London remains a favourite for the centrality and diversity of the city. The hotels chosen by the Investor team always seem fit for purpose and welcoming. Needless to say I am sure it is the team at Investor that ensures that this happens. Outside London I would go to The States and Asia.

The West coast venues for Heli Expo (www.rotor.com) always gather a group of good people. It is an annual global conference so Anaheim, Las Vegas and Dallas, remain favourites. In Asia Singapore and Beijing remain memorable.

As a yacht show there is also a great nostalgia for the Monaco in September – networking and friends…

(5) What’s hot in Helicopter Investor industry and what’s not?

Technology throughout each category is fascinating and creates the interesting dynamic. The lines of design both in the air and on water are restricted by certification and history in terms of what has gone before. Developments in the product need to come from the inside, effecting performance or the personal experience. The need for continuing innovation to manage noise and pollution are drivers for the future.

This design innovation driven by creative people is HOT.

Legislation, bureaucracy, the lack of operational infrastructure to optimise the full potential of the machine remain areas which restrict growth in our industries. Not HOT.

(6) When has the Helicopter Investor sector been less than glamorous for you?

Unfortunately, this goes back to trust, which, when this is broken it makes things challenging. Deals done on a handshake that aren’t honoured, projects with lengthy legal contracts and negotiation are not glamorous. It has been said to me “If you want to be paid then you will have to sue me”. This is less than glamorous.

(7) Which industry buzzword would you ban?

I am not sure if it’s a buzzword but the expression “it’s just a touch and go Helipad” – in the context of a luxury yacht helipad.

As an industry we are flying some of the wealthiest people on the planet and not providing them with the with the same duty of care in terms of an on board landing facility as would be extended to a North Sea oil worker travelling to a rig by helicopter.

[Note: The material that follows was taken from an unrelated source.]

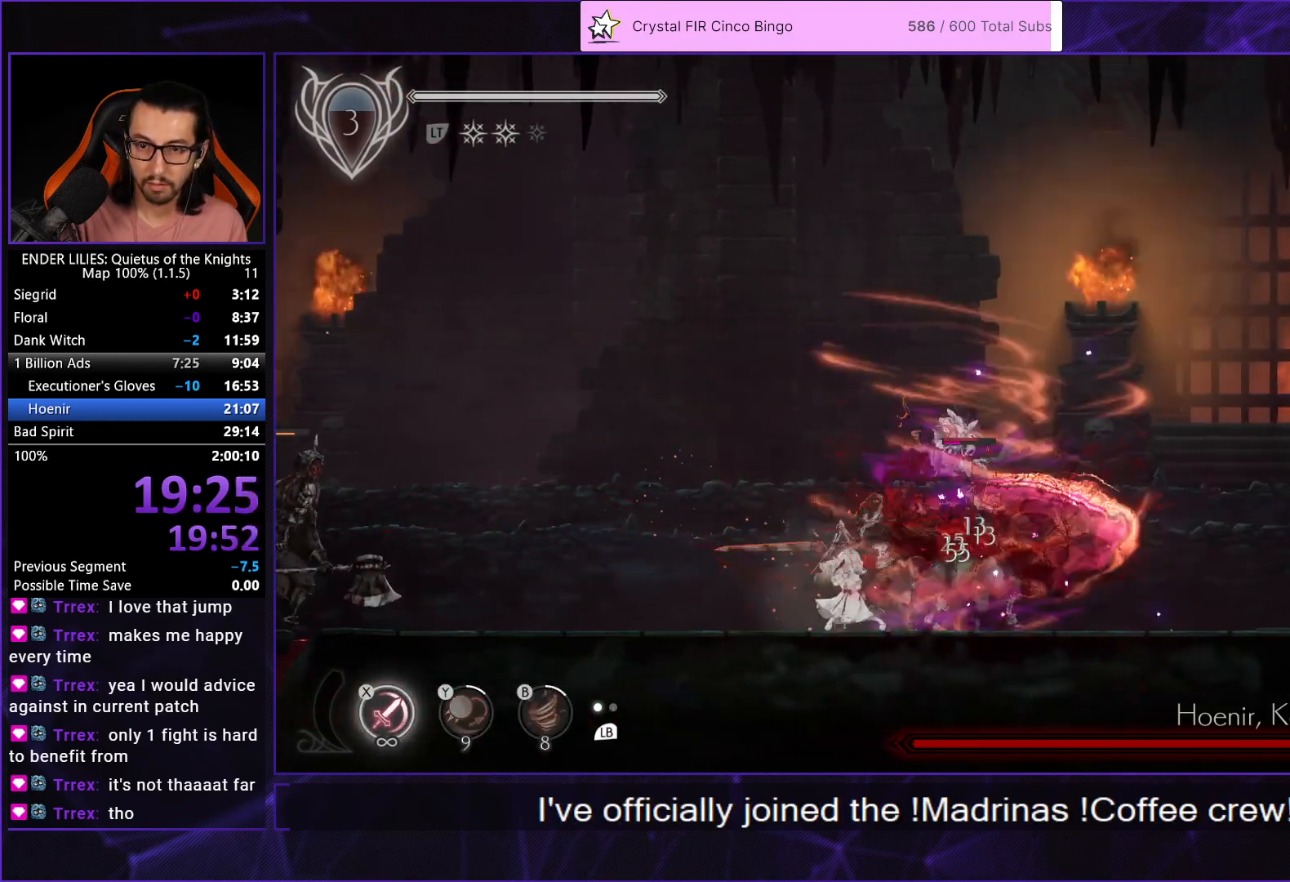
{"buttons": ["X"], "left_stick": "center", "right_stick": "center", "events": [[50, "X", "down"], [133, "X", "up"], [183, "X", "down"], [250, "X", "up"], [317, "X", "down"], [400, "X", "up"], [450, "X", "down"]]}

(8) Describe yourself in three words.

I would have said experience, integrity and innovative, then I heed [US President] Barrack Obama’s advice to his daughters “be kind and useful” I would take those two words as well as a sign of success.

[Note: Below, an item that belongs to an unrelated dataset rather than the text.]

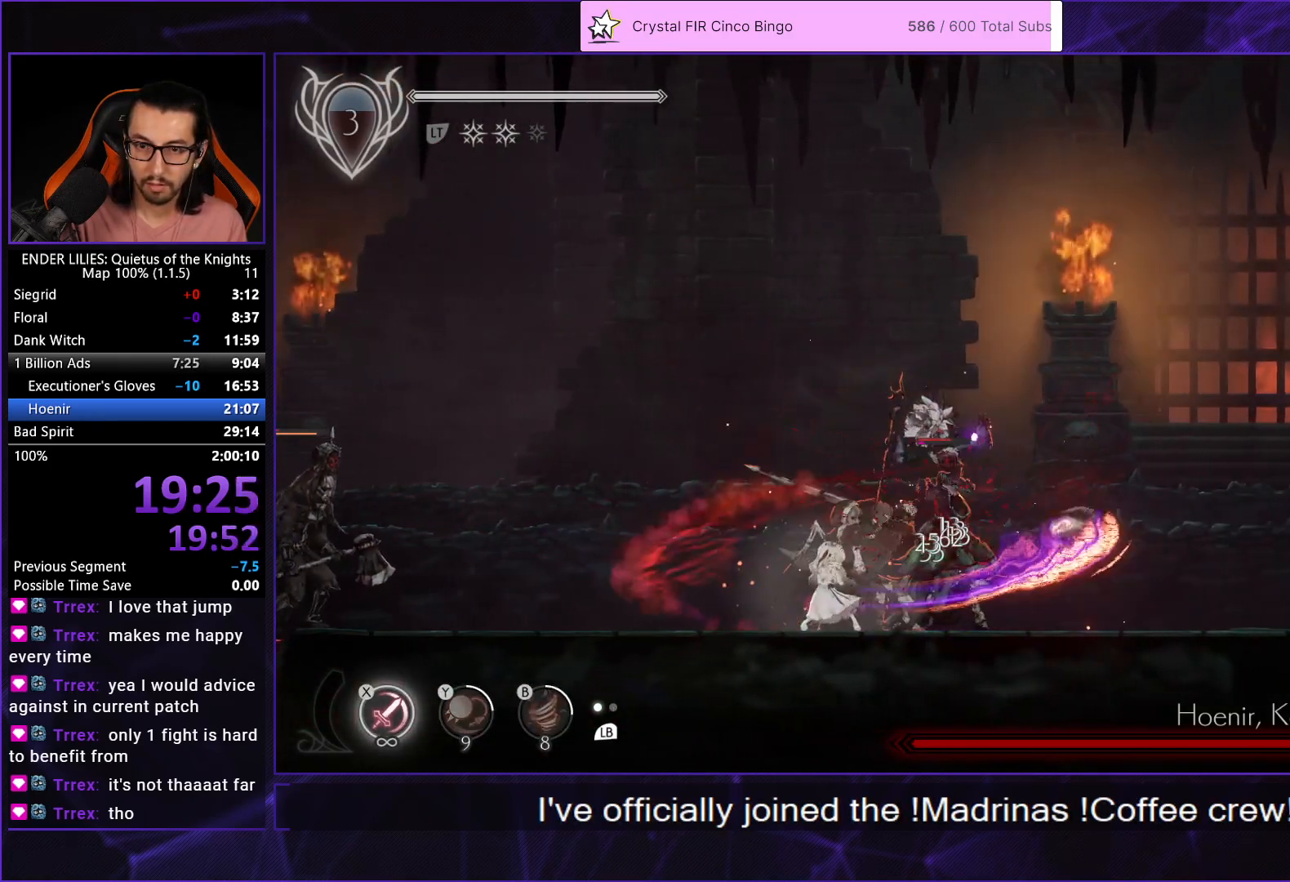
{"buttons": [], "left_stick": "center", "right_stick": "center", "events": [[33, "X", "up"], [100, "X", "down"], [150, "X", "up"], [233, "X", "down"], [300, "L1", "down"], [300, "X", "up"], [367, "X", "down"], [417, "L1", "up"], [450, "X", "up"]]}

(9) What’s your advice for people wanting to get into the Helicopter Investor sector?

Be passionate about what you do, enjoy our industry through good times and bad and embrace the technology of development, so as not to get left behind – and always be positive.

(10) Who would you want to play you in a movie of your life, and why?

Tom Hanks (Born July 1956 – Zodiac sign Cancer ) Nigel Watson (Born July 1957 – Zodiac sign Cancer )

Forrest Gump; Saving Private Ryan; Captain Philips; Apollo 13; Philadelphia; Bridge of Spies. These are iconic films I have always enjoyed.

Tom Hanks is creative, professional and has longevity. I hope I can continue in that vein as well.